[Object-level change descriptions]
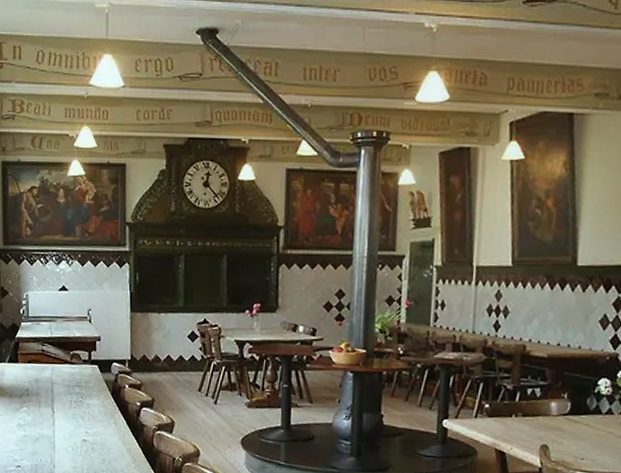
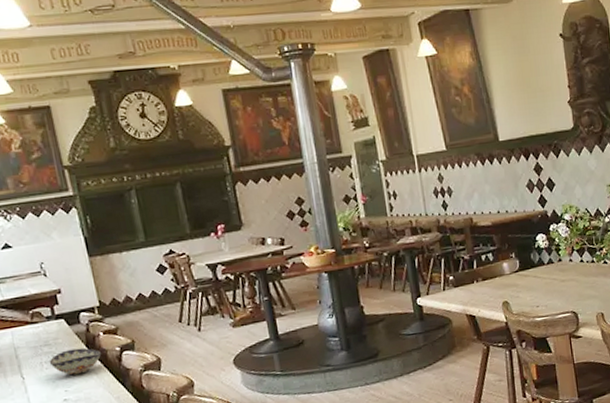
decorative bowl: none [77,394,124,420] -> present [49,348,102,376]

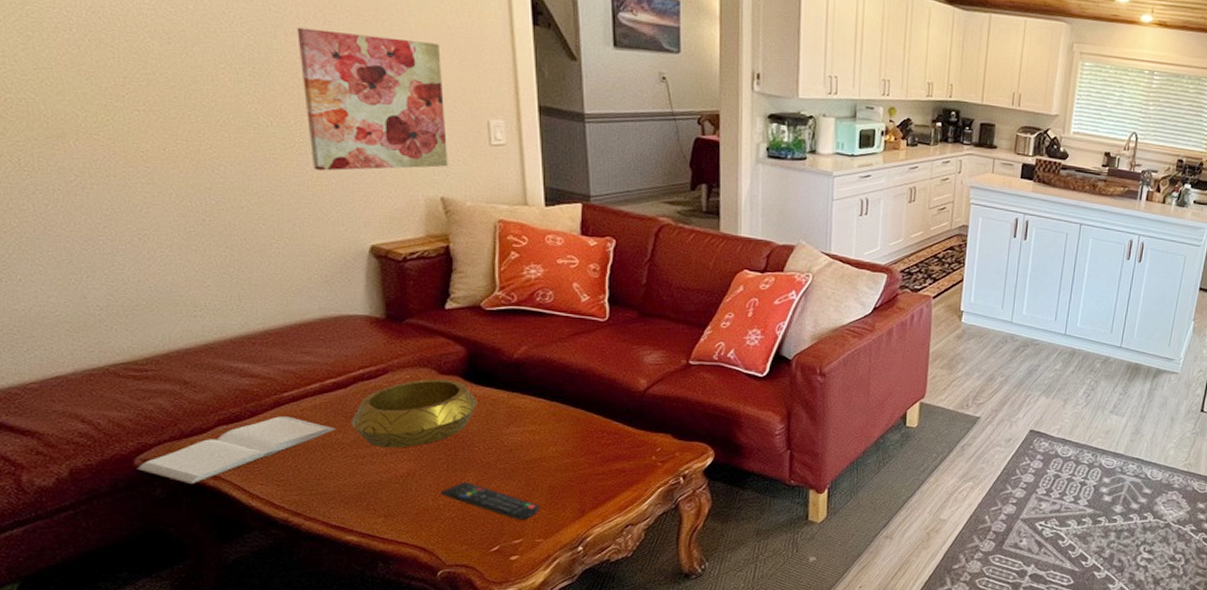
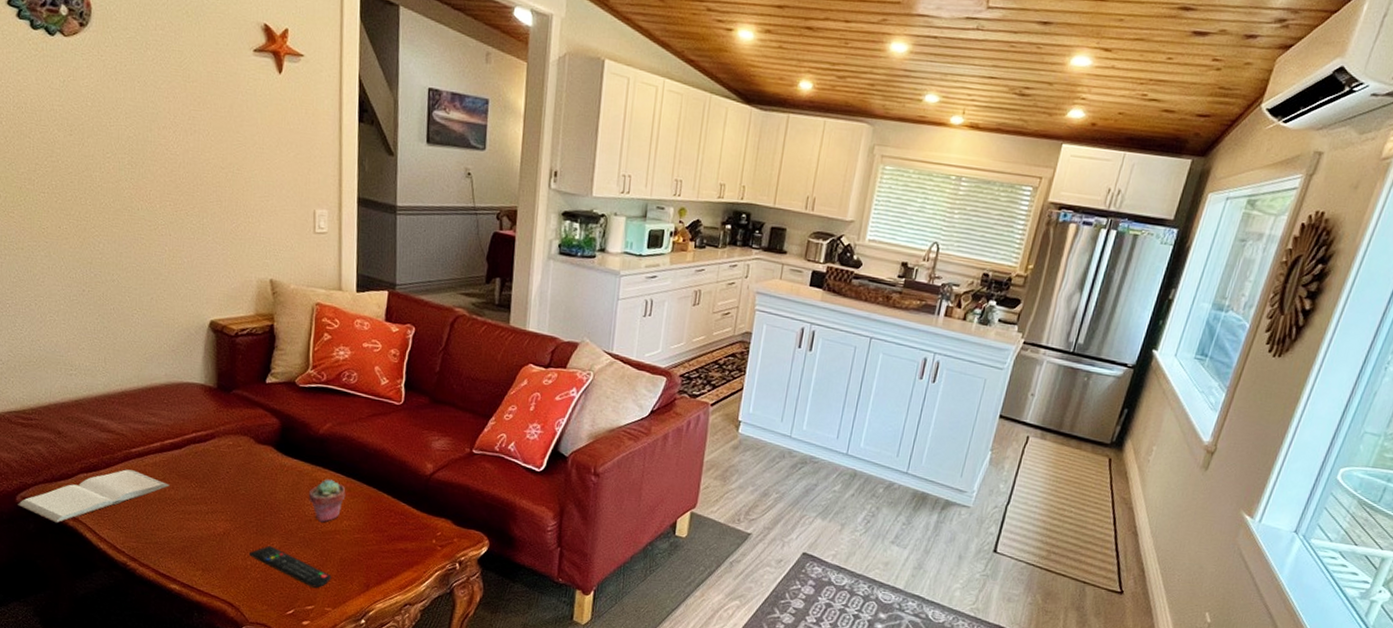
wall art: present [296,27,448,171] -> none [167,122,280,252]
decorative bowl: present [351,378,477,448] -> none [183,446,286,509]
potted succulent: none [506,405,550,451] -> present [308,479,346,522]

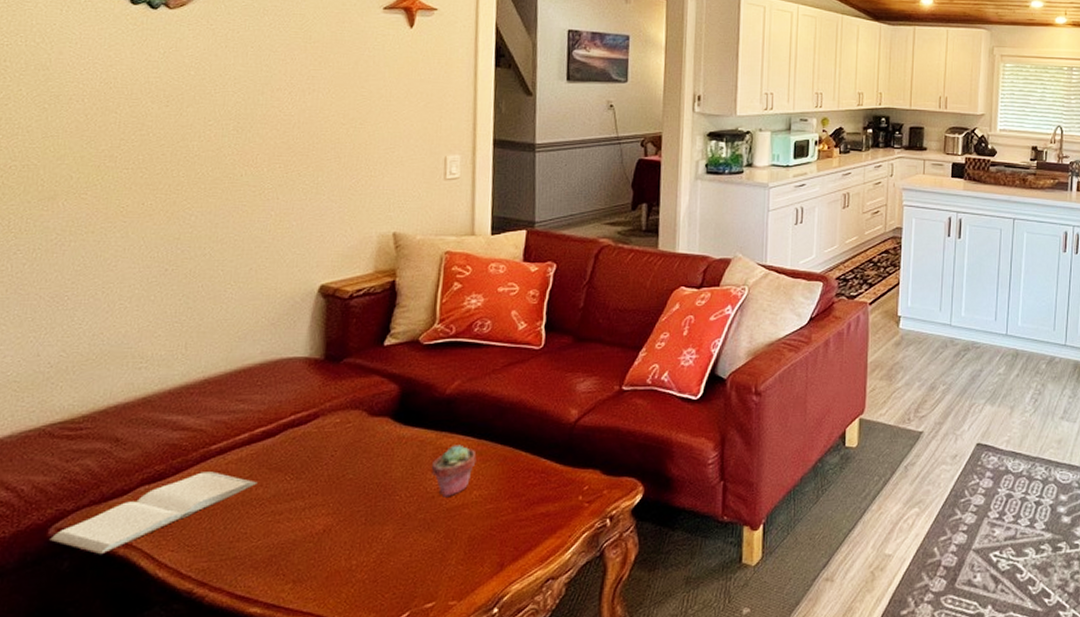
remote control: present [248,545,332,588] -> none [354,535,458,579]

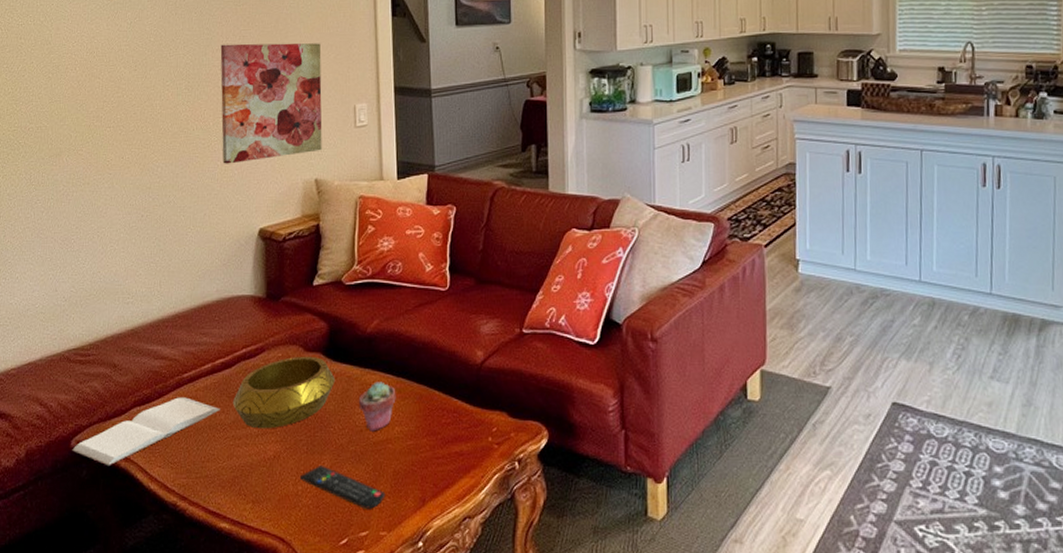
decorative bowl: none [274,420,405,502] -> present [233,356,335,429]
wall art: none [277,84,409,214] -> present [220,43,322,164]
remote control: none [354,535,458,579] -> present [299,464,386,509]

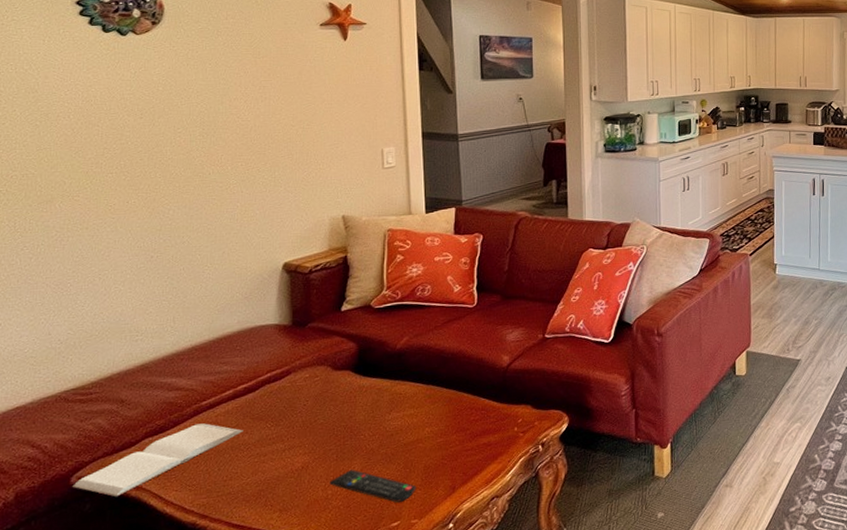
wall art: present [220,43,322,164] -> none [238,93,349,205]
decorative bowl: present [233,356,335,429] -> none [257,374,365,445]
potted succulent: present [358,381,396,432] -> none [388,390,426,435]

**EXERCISE**
Whenever a line of the data holds the string "remote", pick that line out.

**RESPONSE TO THIS EXERCISE**
remote control: present [248,545,332,588] -> none [354,535,458,579]
remote control: none [354,535,458,579] -> present [299,464,386,509]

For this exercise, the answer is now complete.